What is the price of DeepSeek V4 Pro?
DeepSeek V4 Pro costs $1.74 per million input tokens and $3.48 per million output tokens via the API. V4 Flash costs $0.14 per million input tokens and $0.28 per million output tokens — the cheapest pricing for a small frontier model, beating even GPT-5.4 Nano. Both models are also available as free open weights on Hugging Face.
What chips did DeepSeek use to train V4?
DeepSeek V4 was primarily built and runs on Huawei Ascend 950 chips and Cambricon hardware — Chinese domestic silicon. This is notable because the model's predecessor R1 was trained on Nvidia hardware. By achieving frontier-class performance on domestic chips, DeepSeek demonstrates that US export controls on advanced Nvidia chips have not stopped China's AI progress.
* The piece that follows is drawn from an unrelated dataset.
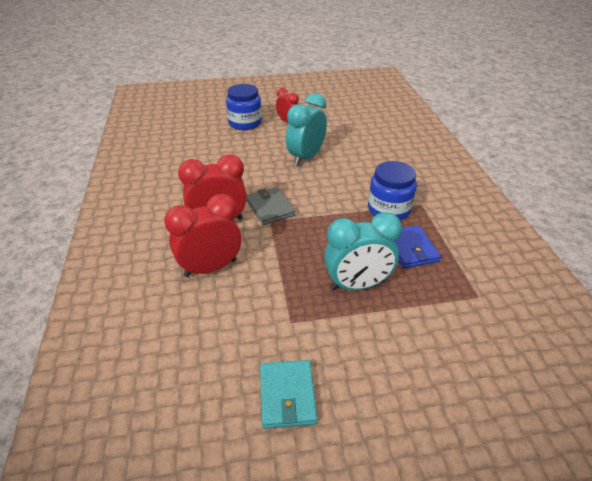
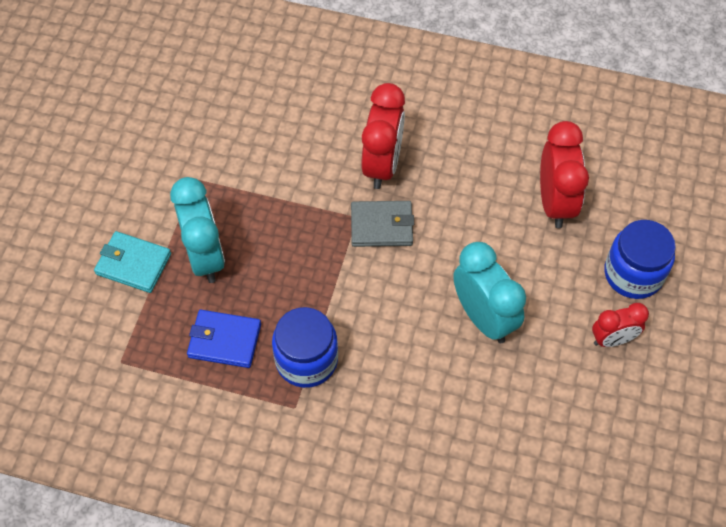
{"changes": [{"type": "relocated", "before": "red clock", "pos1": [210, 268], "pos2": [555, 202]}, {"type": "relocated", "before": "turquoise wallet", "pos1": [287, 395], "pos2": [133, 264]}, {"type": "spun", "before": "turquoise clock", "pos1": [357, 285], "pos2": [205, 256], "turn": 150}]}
Is DeepSeek V4 truly open source?
Yes. Both V4 Pro and V4 Flash are released under the MIT License — the most permissive open-source license. This means developers can download the weights, run the models locally, fine-tune them for specific use cases, and deploy them commercially without restrictions or royalties. The Pro model weighs 865GB and the Flash model 160GB on Hugging Face.
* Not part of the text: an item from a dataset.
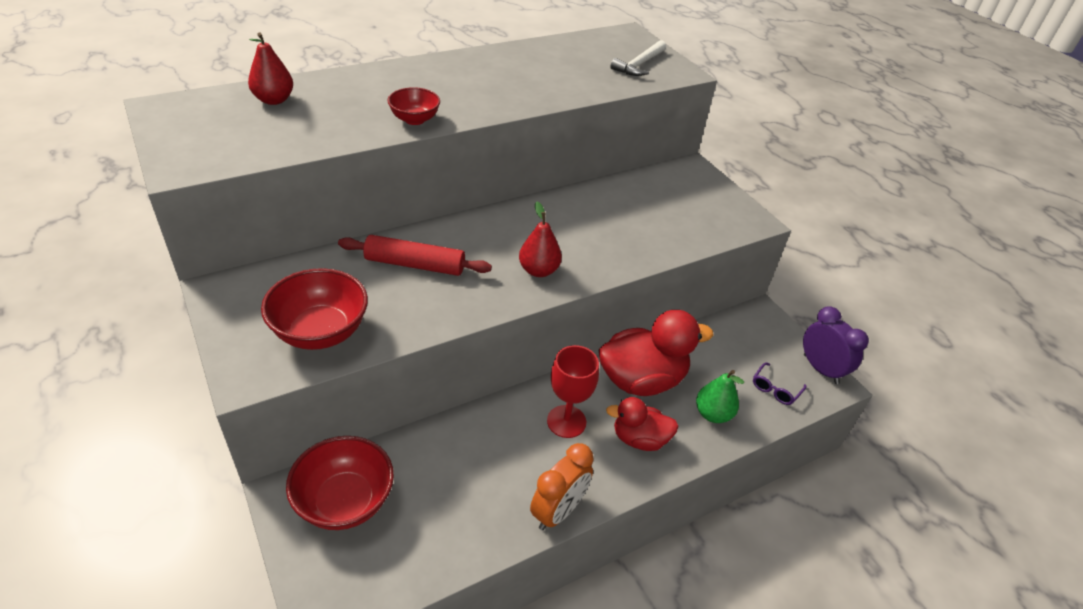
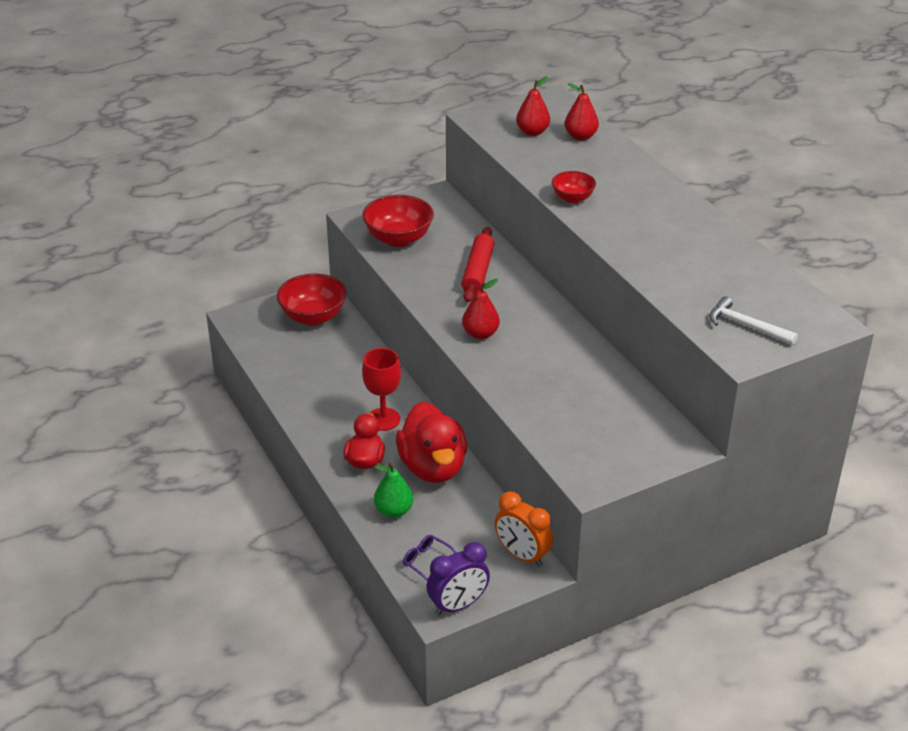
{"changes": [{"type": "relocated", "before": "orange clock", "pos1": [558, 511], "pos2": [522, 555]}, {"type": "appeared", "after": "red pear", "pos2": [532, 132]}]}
What is the context window of DeepSeek V4?
Both V4 Pro and V4 Flash support a 1 million token context window — enough to process entire large codebases, book-length documents, or months of chat history in a single prompt. This is enabled by DeepSeek's proprietary Hybrid Attention Architecture and the Engram long-context memory system, which prevent the quadratic cost scaling that makes million-token windows impractical in other models.
Does DeepSeek V4 support images and video?
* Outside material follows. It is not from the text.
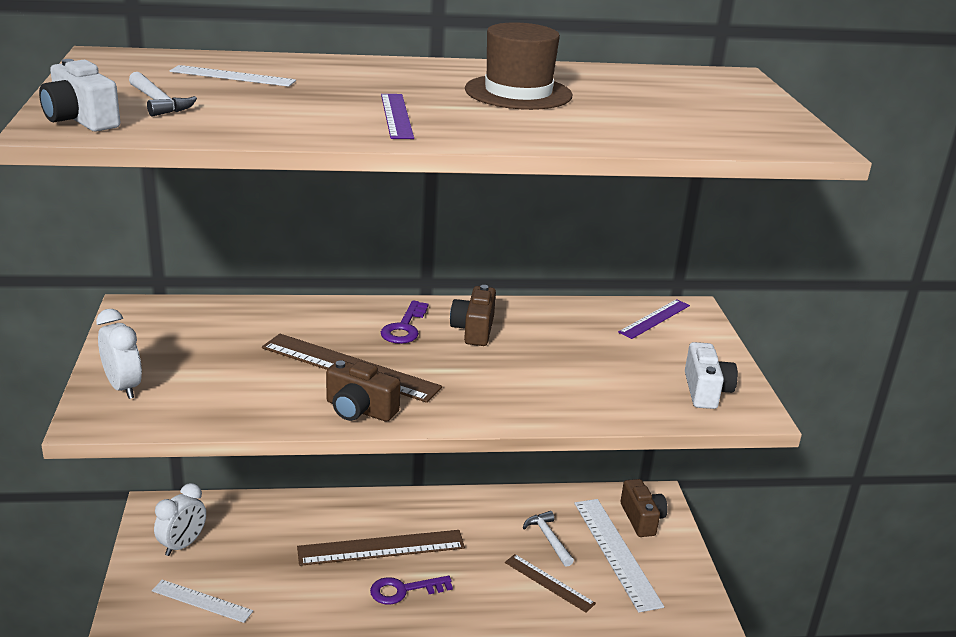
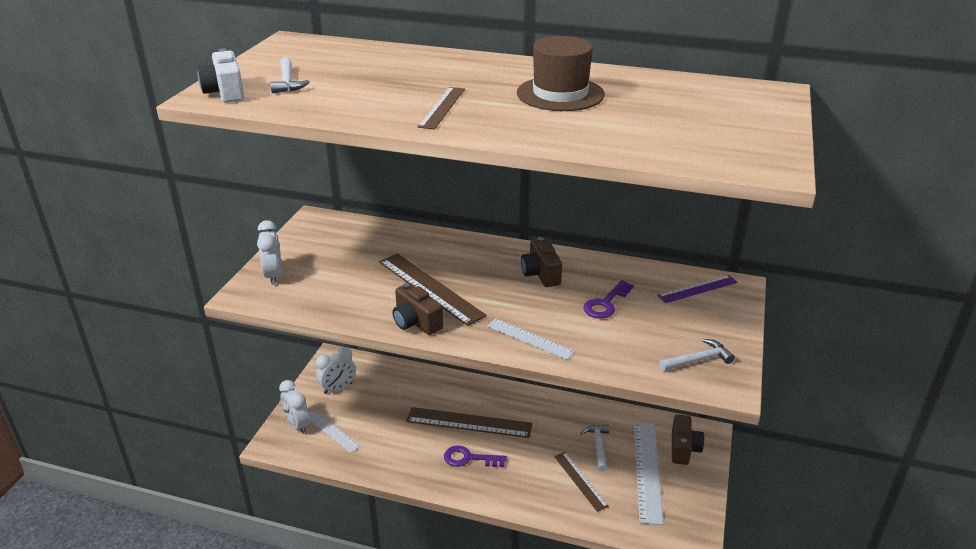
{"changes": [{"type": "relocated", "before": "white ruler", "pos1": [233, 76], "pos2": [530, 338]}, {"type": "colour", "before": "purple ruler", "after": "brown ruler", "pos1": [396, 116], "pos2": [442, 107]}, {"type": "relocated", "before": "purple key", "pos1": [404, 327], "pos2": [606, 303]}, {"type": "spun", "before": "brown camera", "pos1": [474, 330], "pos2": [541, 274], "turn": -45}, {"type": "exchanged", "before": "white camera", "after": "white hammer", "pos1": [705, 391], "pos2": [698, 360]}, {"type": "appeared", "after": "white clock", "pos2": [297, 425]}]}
No. Both V4 Pro and V4 Flash are text-only models at launch. They do not support multimodal inputs (images, audio, or video) unlike many closed-source competitors such as GPT-5 and Gemini 3.1. This is one of the key areas where DeepSeek V4 trails frontier Western models.
What was the impact of DeepSeek V4 on stock markets?
Unlike R1's dramatic trillion-dollar selloff in January 2025, V4's market impact was more measured. Chinese AI application stocks fell (Minimax -9.4%, Knowledge Atlas -9.1%) while Chinese chipmakers surged (HHS +15.2%, SMIC +10%). US tech markets were largely unmoved, as investors had already priced in Chinese AI competitiveness since R1's disruption.
The Bottom Line on DeepSeek V4
DeepSeek V4 is not the "Sputnik moment" that R1 was. It doesn't shock the market. It doesn't reveal an unexpected leap that rewrites the rules overnight. But in some ways, that makes it more important — not less.
R1 proved Chinese AI could compete. V4 proves that competition is sustainable, systematic, and accelerating. A year after R1, DeepSeek has produced the world's largest open-source model, built it on domestic hardware, priced it at a fraction of Western alternatives, and matched frontier models on the benchmarks that matter most to developers.
The Stanford AI Index 2026 recently concluded that Chinese companies have "effectively closed" the AI performance gap with their US rivals. DeepSeek V4 is exhibit A. For the global AI ecosystem — for developers, for businesses, for policymakers — today's release changes the calculus in ways that won't be fully understood for months.